- [Text shown]

++++++++

EDITORIAL

Prof. Alison Phipps

Once upon a time, there were some discarded pieces of wood that were roughly fastened together to make a feeding trough for animals. Usually the trough was kept full of hay and straw, but for a short time in Palestine, it cradled a new born baby; cradled the stories of shepherds, of angels singing Glory to God and Peace on Earth. It cradled stories of a star and long journeys, Gold, Incense, Myrrh.

In our tradition stories seem to gather around babies, the struggles from barrenness to birth, the clustering of hope of new beginnings, the dangerous, mysterious, fragile journey from conception to birth. Think of the stories of Hagar and Sarah, of Hannah and Rachel, of Elizabeth and Mary. Stories gather where there is vulnerability and longing, power and abuse, war and miracles of peace. Stories live in the undeniable infallibility of the cry of suffering, hunger, need, despair and in the surprise and wonder that is joy and the safe haven at the end of long struggles and dangerous journeys. For there to be stories to tell, there needs to be hope for change, there needs to be a lot of love around.

Stories also seem to gather around wood. It was worked by a surrogate father and lined with cloth by a mother who, casting around in the darkness, settled on a wooden feeding trough, to cradle her first born son. Jesus, who marks out a pattern for our lives, learned of the grain, and the goodness of wood, but having abandoned his day job, sat in wooden boats, cursed a fig tree, and walked among olive groves and pointed to a mustard tree as he spoke to people of life in ways and with what they could readily understand. He ended his short life, as he had begun it, on wood, hung upon a tree in a place where trees, we may imagine, were clear felled, to make room for the erection of the crosses and the brutal public execution. He appears again, as the tree of life, with all the vitality of a garden in full growth, the sap rising again, the tree of life.

++++++++

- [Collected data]
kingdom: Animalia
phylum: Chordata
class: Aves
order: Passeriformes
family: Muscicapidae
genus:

++++++++

- [Set problem] Condense the paragraph of the editorial that begins "Stories also seem to gather around wood" into a shorter version that keeps its main facts. The collected data has no connection to the editorial.

- [Output for this exercise] Stories also gather around wood. Wood was worked by a surrogate father, and a mother searching in the darkness lined a wooden feeding trough with cloth to cradle her first born son. Jesus learned of the grain and goodness of wood. After abandoning his day job, he sat in wooden boats, cursed a fig tree, walked among olive groves and pointed to a mustard tree while speaking of life in ways people could readily understand. He ended his short life as he began it, on wood, hung upon a tree for a brutal public execution. He appears again as the tree of life, full of vitality, with the sap rising again.